Gabart : « Ça commence à sentir l’écurie »

2 opinions
- +

Invité du Moscato Show, François Gabart a fait le point sur une course qu’il mène, juste devant Armel Le Cléac’h (Banque Populaire). Le skipper de MACIF livre aussi son sentiment sur l’affaire Bernard Stamm.

François Gabart

François Gabart

François, comment allez-vous ?

Plutôt pas mal, je suis content d’être en tête du Vendée Globe, évidemment. Je reste concentré car la route est encore longue. En ce moment, on a du vent assez fort, 40-45 nœuds pendant quelques heures ce matin. Là, ça a un peu molli mais il y a toujours 30-35 nœuds (environ 80km/h). En France, dès qu’il y a des coups de vent de 80 km/h, on en parle à la télé.

Qu’est-ce qui vous manque le plus ?

Evidemment, la famille, les amis, les proches, ça fait pas mal de temps que je ne les ai pas vus. Ça me ferait plaisir de parler un peu avec eux. Et le confort de la vie terrestre parce qu’on est sur notre bateau en mode camping. On bouge dans tous les sens. Une petite télévision ou un canapé, ça ne ferait pas de mal (rires).

Est-ce que le mano a mano avec Armel le Cléac’h change quelque chose pour vous ? Est-ce plus fatiguant nerveusement par exemple ?

Ça apporte des informations supplémentaires qui nous permettent d’aller plus vite parce qu’on sait quand on fait des erreurs, on le voit tout de suite. Forcément, c’est plus exigeant mais ça nous fait aller de l’avant et aller plus vite donc c’est positif.
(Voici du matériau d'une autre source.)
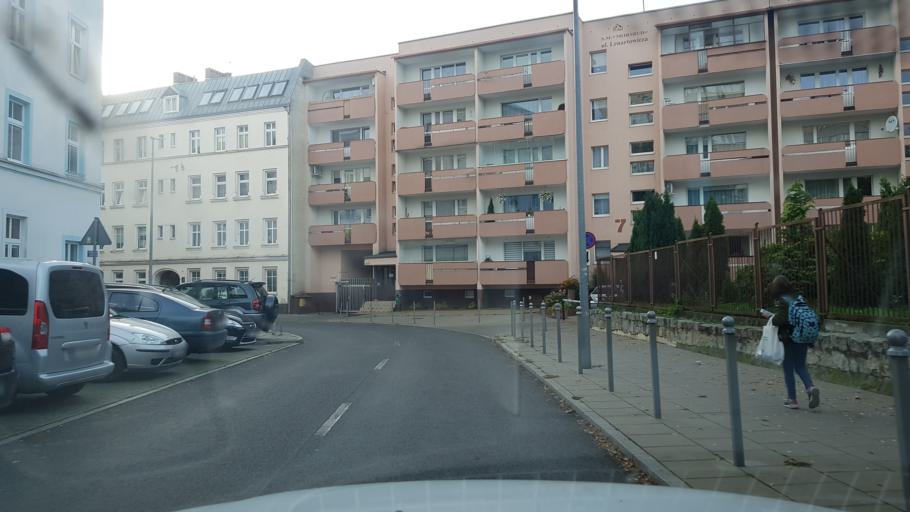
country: PL
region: West Pomeranian Voivodeship
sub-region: Szczecin
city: Szczecin
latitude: 53.4482
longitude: 14.5428
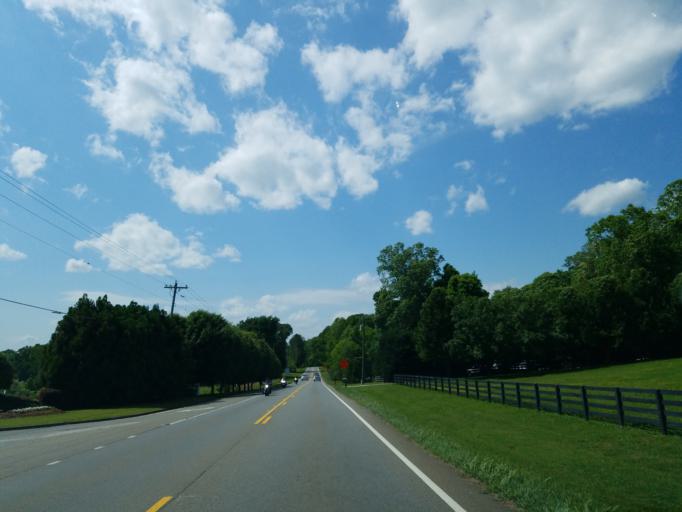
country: US
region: Georgia
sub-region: Cherokee County
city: Ball Ground
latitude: 34.2679
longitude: -84.2911
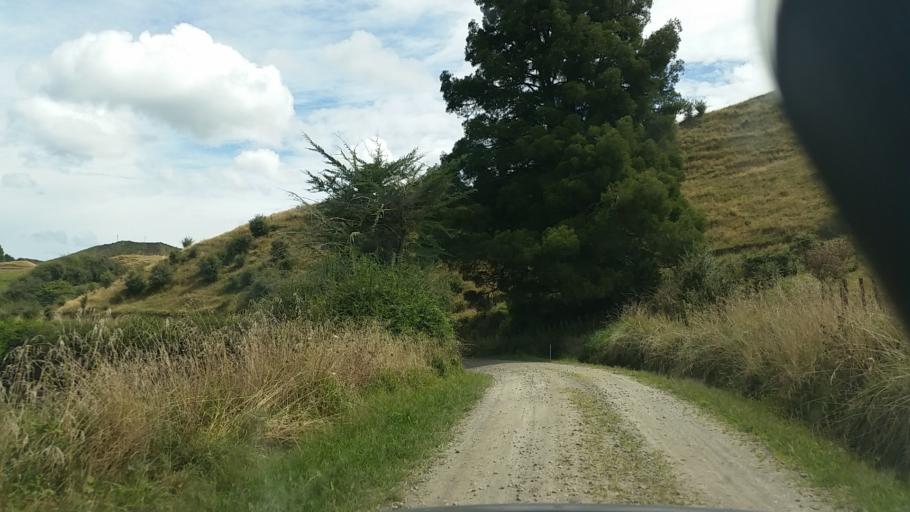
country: NZ
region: Taranaki
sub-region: South Taranaki District
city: Eltham
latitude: -39.2563
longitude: 174.5684
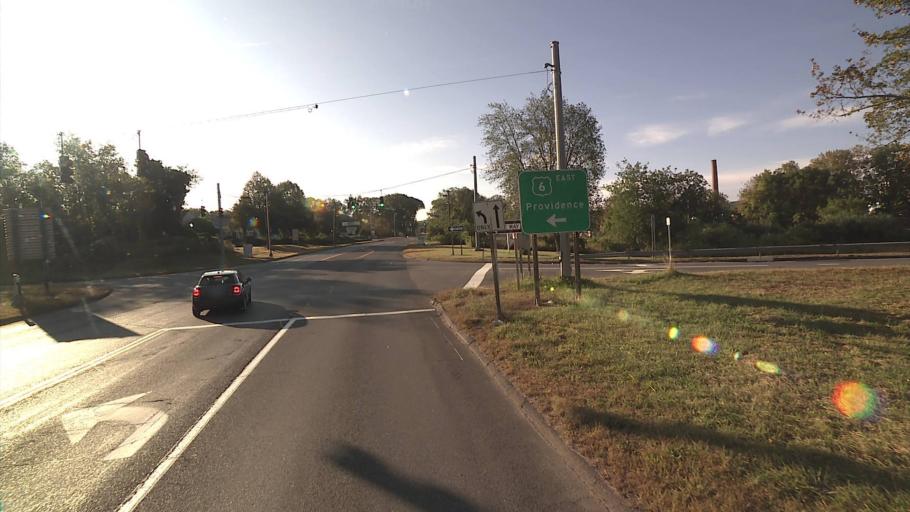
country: US
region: Connecticut
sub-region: Windham County
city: Willimantic
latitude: 41.7257
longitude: -72.2421
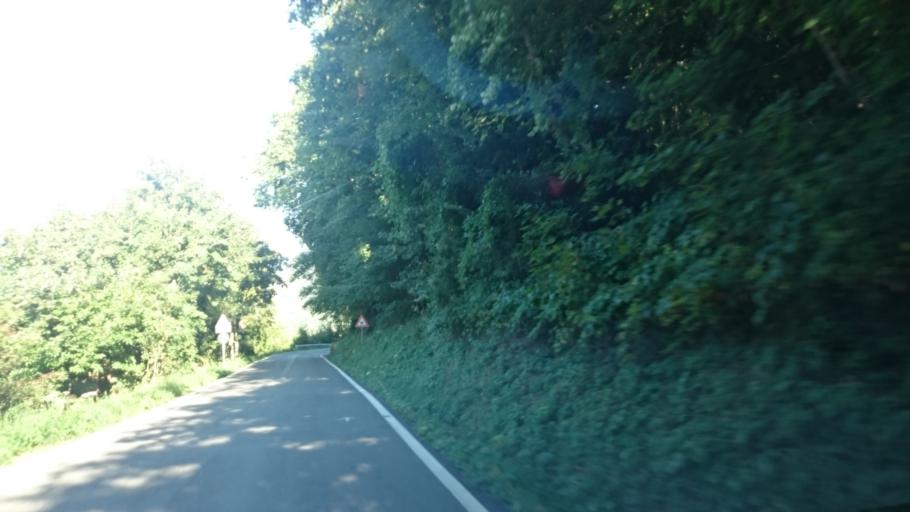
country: IT
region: Emilia-Romagna
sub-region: Provincia di Reggio Emilia
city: Villa Minozzo
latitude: 44.2995
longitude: 10.4441
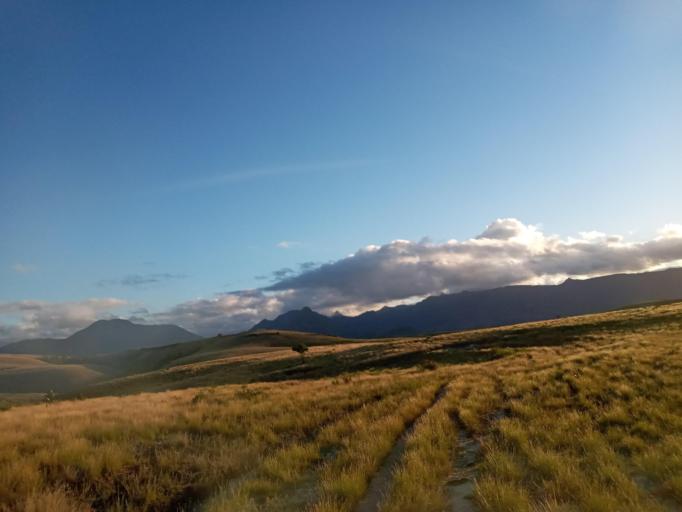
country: MG
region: Anosy
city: Fort Dauphin
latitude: -24.5117
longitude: 47.2562
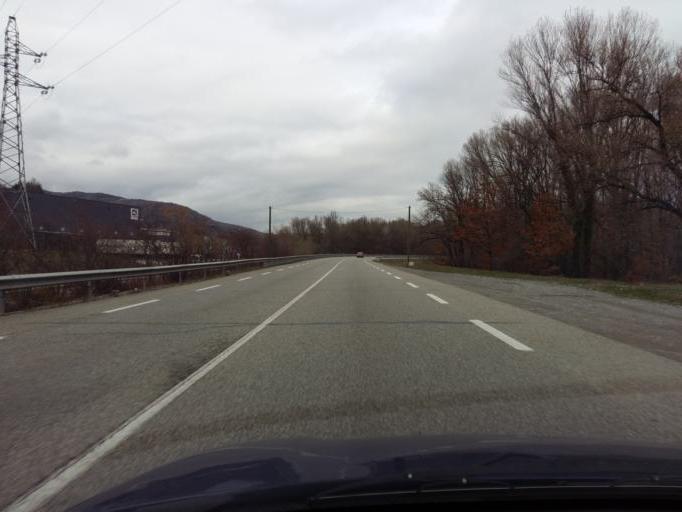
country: FR
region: Rhone-Alpes
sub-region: Departement de l'Ardeche
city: Beauchastel
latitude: 44.8098
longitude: 4.7970
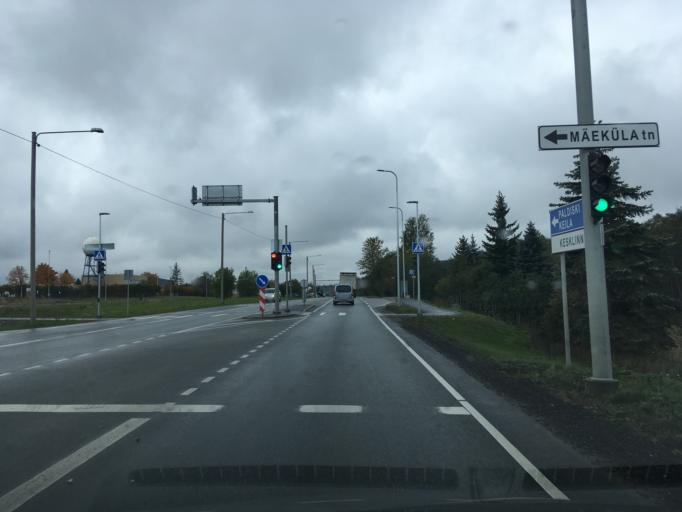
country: EE
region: Harju
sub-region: Saue vald
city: Laagri
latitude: 59.3992
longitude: 24.6038
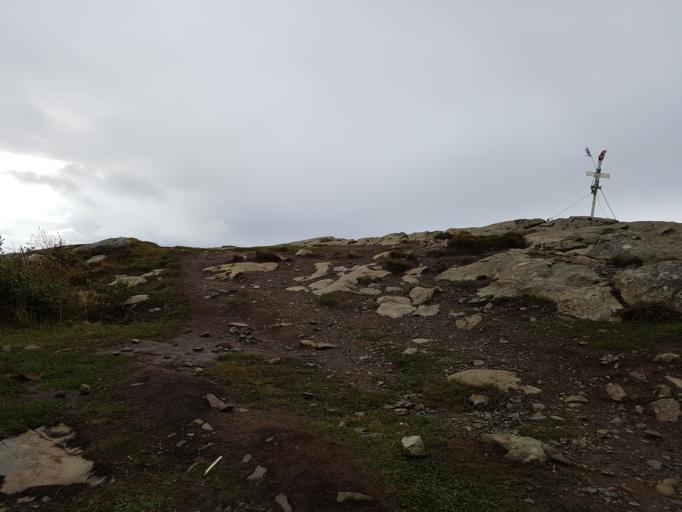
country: NO
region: Sor-Trondelag
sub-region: Melhus
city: Melhus
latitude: 63.4023
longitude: 10.2012
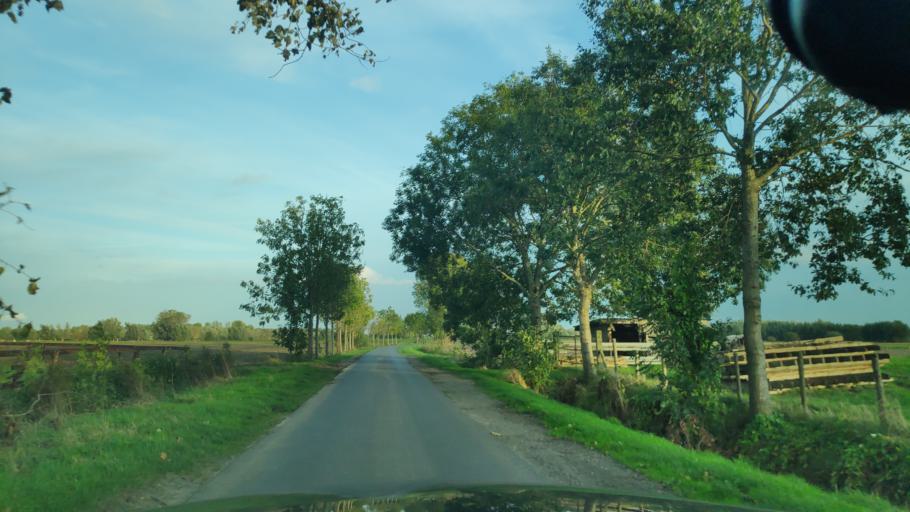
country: BE
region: Flanders
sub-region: Provincie Oost-Vlaanderen
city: Aalter
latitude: 51.1149
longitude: 3.4572
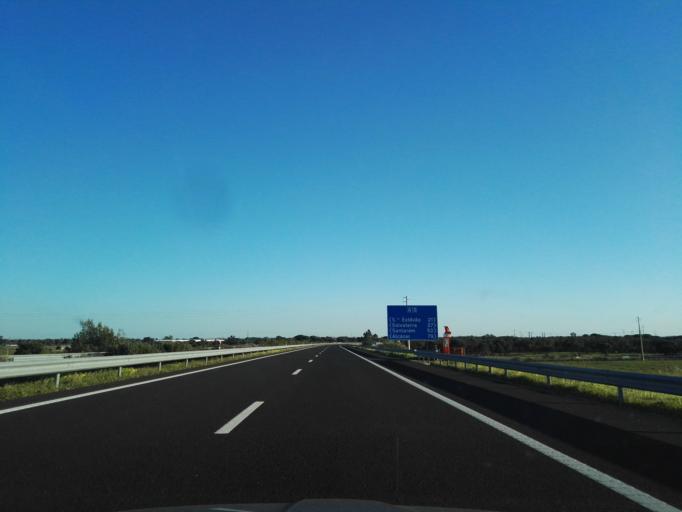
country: PT
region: Santarem
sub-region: Benavente
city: Benavente
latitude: 38.9502
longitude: -8.8236
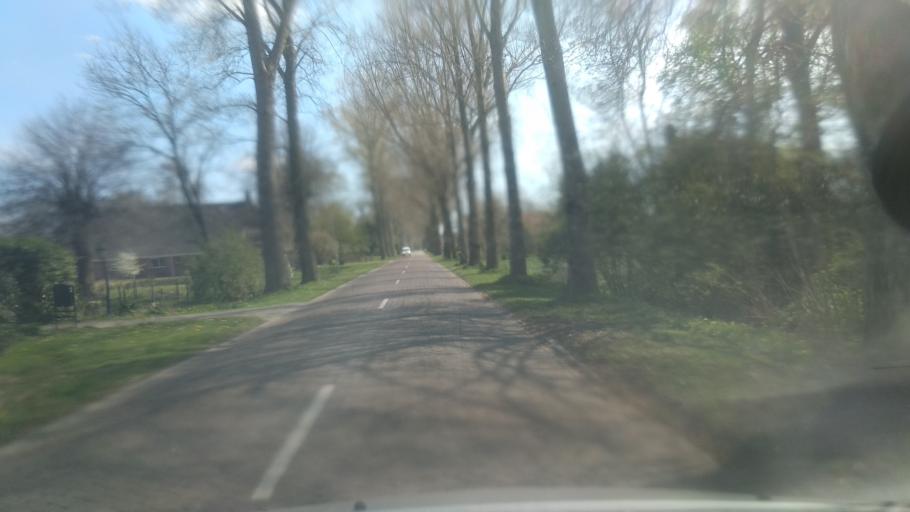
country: NL
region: Groningen
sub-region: Gemeente Stadskanaal
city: Stadskanaal
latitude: 52.9264
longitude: 6.8849
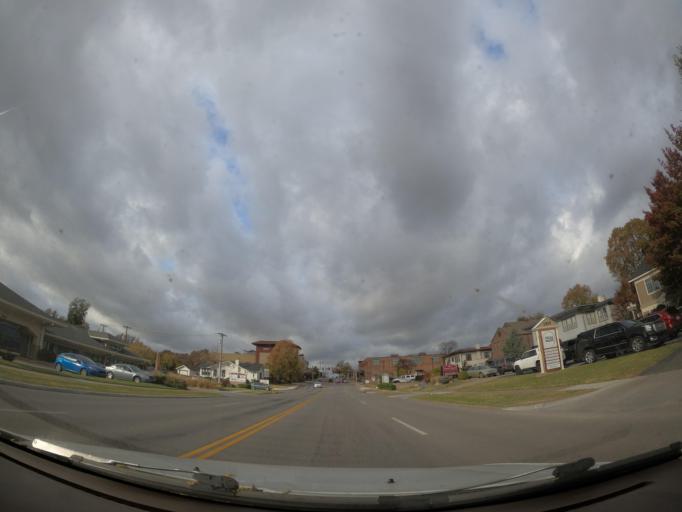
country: US
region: Oklahoma
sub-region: Tulsa County
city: Tulsa
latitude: 36.1406
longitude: -95.9652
Je pense que ça changerait d’être plus nombreux sur le bateau plutôt que tout seul, où on est moins dans le détail.

Le retour est proche, vous commencez à attaquer la dernière partie…

C’est vrai, on arrive vers la fin. Il reste encore beaucoup mais on est dans la dernière partie. On a passé le Cap Horn, les mers du Sud sont derrière nous. Ça commence à sentir l’écurie même si elle n’est pas encore là, il y a encore du chemin.

C’était aussi une première pour vous de passer l’Antarctique par les mers du Sud. Qu’en retenez-vous ?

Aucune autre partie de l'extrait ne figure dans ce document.